Fixed income trading rebounded from a weak 2Q post  Moody’s Corporation (NYSE:MCO), and drove most of the top-line beat ($1.46bn vs GS estimate of $1.2bn). Even normalizing for the Moody’s Corporation (NYSE:MCO)’s negative impact in 2Q, 3Q revenues were up 47% linked quarter vs. 15% for large-peers. Ex DVA, FICC revenues were $1.5 billion, up 47% versus 2Q12.  Analysts estimate an additional $250 million of CVA negative adjustments, in connection with the ongoing impact of the credit rating downgrade last quarter that had a $225 million negative impact on  core FICC revenue in the 2Q, of $1 billion.

Factoring this in, core FICC revenue in 3Q12 is $1.7 billion, up an impressive 72%. The increase appears to be broad-based within rates, FX, and credit. FICC results across the street this quarter have shown a wide deviation, and these results likely put Morgan Stanley (NYSE:MS) at the top of the pack. Fixed income benefited from the heavy issuance calendar, with revenues rising 28% sequentially to $431MM.

Equity tradingof $1.23bn also beat Goldman Sachs Group, Inc.(NYSE:GS) estimates of $1.1bn, which is a 7% QoQ increase, versus closer to flat for peers.

Investment banking in ISG came in at $969mn, up 10% QoQ relative to Goldman Sachs Group, Inc.(NYSE:GS) estimates’ of $850 (-4% QoQ). Most of the beat came on advisory.  Equities retreated to $199MM, down 30% from the prior quarter, due to weak IPO volumes.

Global wealth management showed progress, with stable revenue and a 13% pre-tax margin (ex. integration charges) vs. 11-12% YTD, an important step towards reaching the “mid-teens” target by middle of next year.  GWM posted pretax income from continuing operations of $239MM, but was negatively affected by $193MM in nonrecurring expenses, related to the MSSB buying and further integration costs.

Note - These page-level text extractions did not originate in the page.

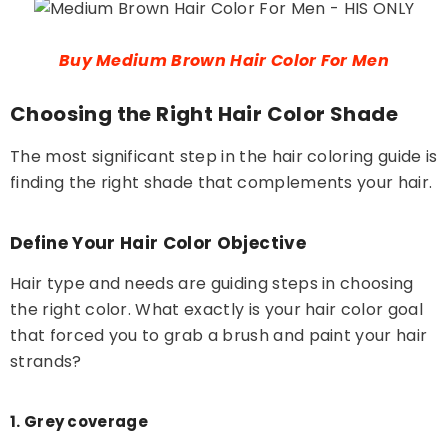
Buy Medium Brown Hair Color For Men
Choosing the Right Hair Color Shade
The most significant step in the hair coloring guide is
finding the right shade that complements your hair.
Define Your Hair Color Objective
Hair type and needs are guiding steps in choosing
the right color. What exactly is your hair color goal
that forced you to grab a brush and paint your hair
strands?
1. Grey coverage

Excluding these one time items, GWM’s pretax margin edged higher, sequentially, to 13%. Adviser headcount declined 1% to 16,829, while client assets advanced 4% to $1.8T.

Firmwide comp ratio was 52% ex-DVA, comprised of 45% in ISG vs. 44% in 2Q, and 61% in GWM (ex-integration) vs. 60% in 2Q.  The comp ratio in institutional securities (ex-DVA) was 45%, down from 49% in the 2Q, but slightly ahead of analysts’ 44% forecast. The tax rate also came in a bit higher, at 35.4% versus 33% estimate.

Non-comp expense of $2.8bn vs. $2.4bn in 2Q and consensus estimates of $2.5bn implies several hundred million in litigation this quarter ($0.05-$0.10 EPS).

CAPITAL & LIQUIDITY. Reflective of the 14% ownership increase of MSSB, tangible book value declined to $26.65,
compared to $27.70 at the end of Q2. The firm’s Tier 1 common ratio under Basel I was 13.7% (+10 bps Q/Q): B3T1C about 9.0%+. Liquidity declined modestly to $170B, down 2 % sequentially.

On the conference call, Ruth Porat, CFO of Morgan Stanley, states:

Although calculations are not final, Tier 1 common ratio under Basel I will be approximately 13.7%, and Tier 1 capital ratio will be approximately 16.7%. Risk-weighted assets under Basel I are expected to be approximately $319 billion at September 30.

Subject to final rule making, Tier 1 common ratio under Basel III was north of 9%, as of the end of the third quarter, assuming full Basel III inflation of risk-weighted assets and zero benefit from future mitigation.

BI capital grew 10bp to 13.7%, with a likely increase in B3 too (8.5% in 2Q).

Asset Management revenues totaled $631m vs.  estimates of $478m, driven by merchant banking gains of $134m (vs. a
$3m loss here last qtr).

Issues summed up:

1) ~6% “normalized” ROE
2) Expenses grew, partly due to higher litigation expense ($280M): total expense +11% y/y (+6% y/y ex-litigation) and non-comp expense +14% y/y (+3% y/y ex-litigation), total firm headcount declined 2% q/q;
3) BV -2% q/q to $30.53 and TBV -4% to $26.65 on hit from MSSB stake buy-in (costed ~$0.58/share).
4) 45% comp ratio in ISG ex DVA
5) Asset management long-term outflows of -$5.1B.